» Textauszug:
Nach Werner Faymanns Rücktritt: Rückt die SPÖ jetzt der FPÖ näher?

Der Rücktritt von Werner Faymann als Österreichs Kanzler und Chef der Sozialdemokraten könnte die Ausgrenzung der rechtspopulistischen FPÖ in seiner Partei beenden. Sogar Koalitionen scheinen möglich.

Um 13.29 Uhr hatte die Onlineseite des „Kurier“ noch geschrieben: Es sieht heute nicht aus, als ob Werner Faymann zurücktreten würde. Um 13.42 Uhr hieß es dann: Faymann tritt von allen Funktionen zurück. Seither steckt Wien im Krisenmodus.

Die Chronologie des auch für eiserne Anhänger der Sozialdemokratischen Partei Österreichs (SPÖ) quälend langsamen Abschieds Faymanns von der Macht hat viele Facetten. Die Dynamik stammte zuletzt von der gewaltigen Niederlage in der ersten Runde der Bundespräsidentenwahl gegen den FPÖ-Kandidaten Norbert Hofer. Und diese wurzelt auch in der Flüchtlingskrise, die in Österreich alle anderen Themen beherrscht.

Faymann präsentierte sich konzeptlos: Zuerst setzte er sich bei den Österreichern in merkelscher Treue für unkontrollierte Grenzen und Zuwanderung ein. Dann legte er auf Druck der von ihm als Machtmittel bis dahin perfekt benutzten Boulevardmedien und des Regierungspartners ÖVP eine einsame Kehrtwende hin. Die große Mehrheit der früheren SPÖ-Anhänger war zu diesem Zeitpunkt schon total verunsichert oder: bei der FPÖ.

Deren Kandidat bekam vor zwei Wochen drei von vier Stimmen aus der Arbeiterschaft, also aus der einstigen Kernwählerschaft der SPÖ. Die österreichischen Arbeiter fühlen sich als Verlierer der Globalisierung, der EU-Ostöffnung und sehen sich aufgrund des Migrantenzuzugs aus den üppigen Segnungen des OECD-Landes mit der höchsten Staatsausgabenquote verdrängt.

„Wie soll ich das einem Maurer erklären, der nach 45 Jahren Arbeit mit seiner Frau mit 1100 Euro Rente auskommen muss“, fragt Hans Niessl, SPÖ- Landeshauptmann im Burgenland. Niessl koaliert als erster SPÖ-Landeshauptmann mit der FPÖ und ignoriert dabei einen SPÖ-Parteitagsbeschluss, der das verbietet.

Niessl ist damit so erfolgreich, dass er bei der Bundespräsidentenwahl die geringsten Verluste ertragen musste. Niessl war in den letzten Tagen auch der Sprecher des offenbar rasch wachsenden Parteiflügels, der das Ende der Ausgrenzung der FPÖ als undemokratische, unösterreichische EU-Feinde forderte. Unterstützung erhielten Niessl und seine Genossen zuletzt sogar von einem der zwei mächtigsten Blöcke in der Partei: Der Chef des Österreichischen Gewerkschaftsbundes (ÖGB) forderte ebenfalls ein Umdenken.

» Daten:
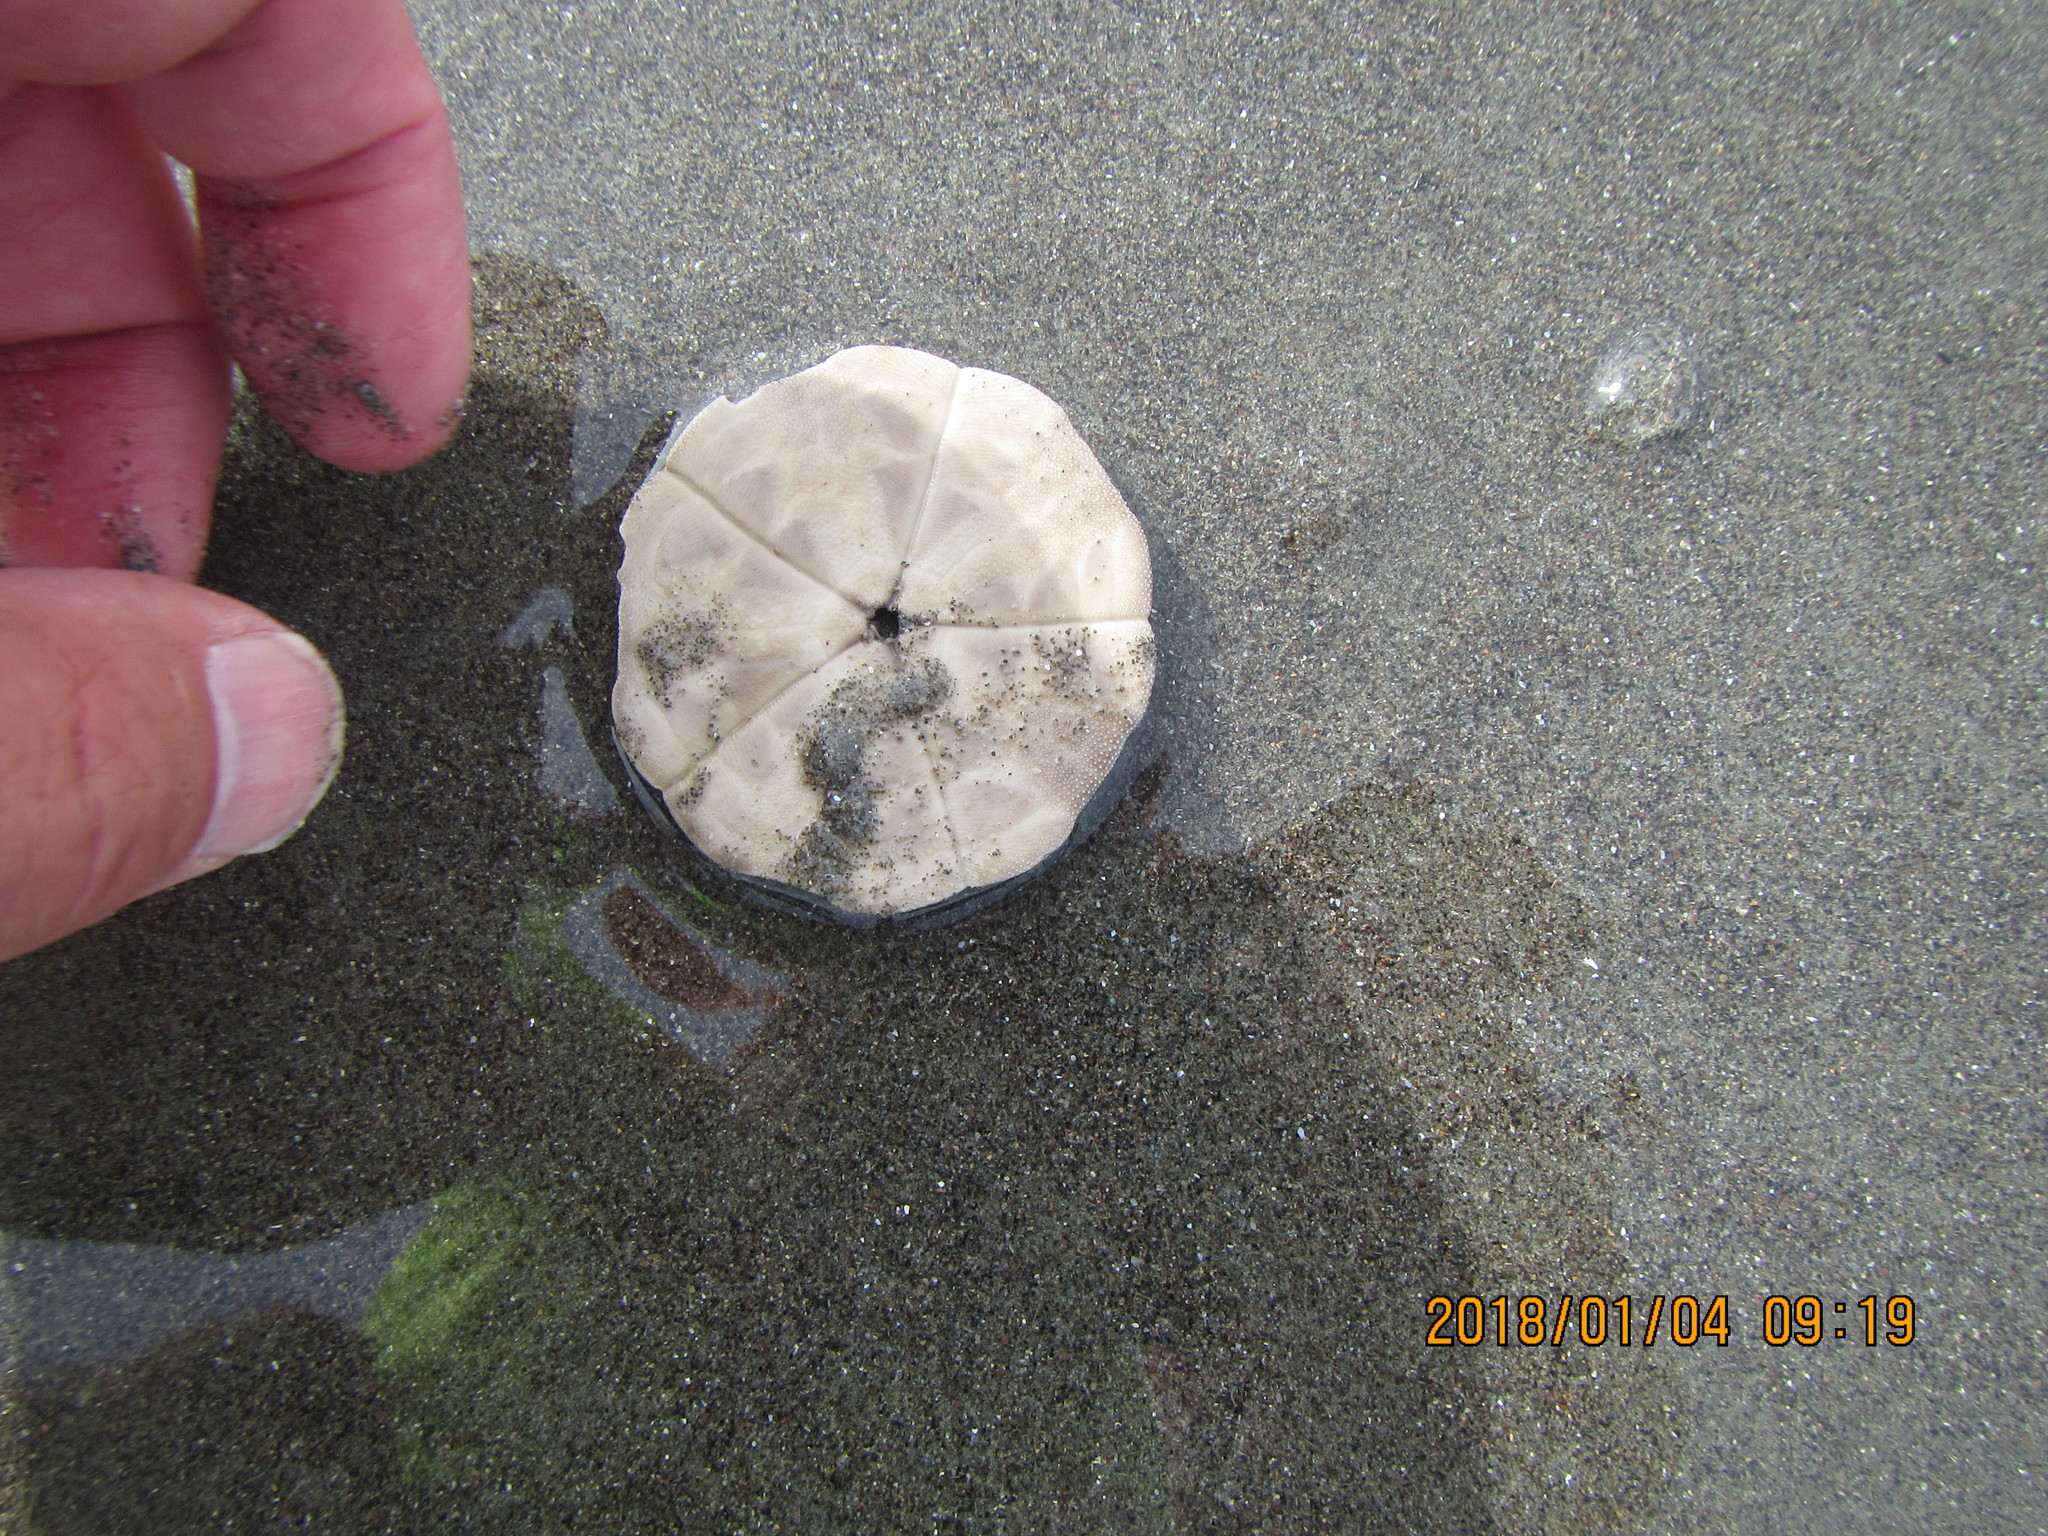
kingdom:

» Arbeitsauftrag: Um welche Uhrzeit meldete die Onlineseite des „Kurier“ laut dem Textauszug, dass Faymann von allen Funktionen zurücktritt?

» Die Lösung: Um 13.42 Uhr.